(Input begins)

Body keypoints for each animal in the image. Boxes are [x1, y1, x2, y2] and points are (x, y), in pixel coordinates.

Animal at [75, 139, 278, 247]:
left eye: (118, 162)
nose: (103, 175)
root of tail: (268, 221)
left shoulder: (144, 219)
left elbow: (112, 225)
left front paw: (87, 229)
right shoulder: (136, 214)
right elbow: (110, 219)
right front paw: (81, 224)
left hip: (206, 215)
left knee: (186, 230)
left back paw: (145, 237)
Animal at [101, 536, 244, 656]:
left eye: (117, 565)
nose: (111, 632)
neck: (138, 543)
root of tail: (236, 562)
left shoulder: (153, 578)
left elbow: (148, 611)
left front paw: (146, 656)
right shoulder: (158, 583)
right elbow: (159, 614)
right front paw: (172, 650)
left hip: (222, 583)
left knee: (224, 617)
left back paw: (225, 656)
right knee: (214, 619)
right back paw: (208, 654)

(Input ends)

Aim of the task: Each line from the one containing "right shoulder: (136, 214)" through the last line of the entries above is to be returned exactly, and no others.

Worked solution:
right shoulder: (136, 214)
right elbow: (110, 219)
right front paw: (81, 224)
left hip: (206, 215)
left knee: (186, 230)
left back paw: (145, 237)
Animal at [101, 536, 244, 656]:
left eye: (117, 565)
nose: (111, 632)
neck: (138, 543)
root of tail: (236, 562)
left shoulder: (153, 578)
left elbow: (148, 611)
left front paw: (146, 656)
right shoulder: (158, 583)
right elbow: (159, 614)
right front paw: (172, 650)
left hip: (222, 583)
left knee: (224, 617)
left back paw: (225, 656)
right knee: (214, 619)
right back paw: (208, 654)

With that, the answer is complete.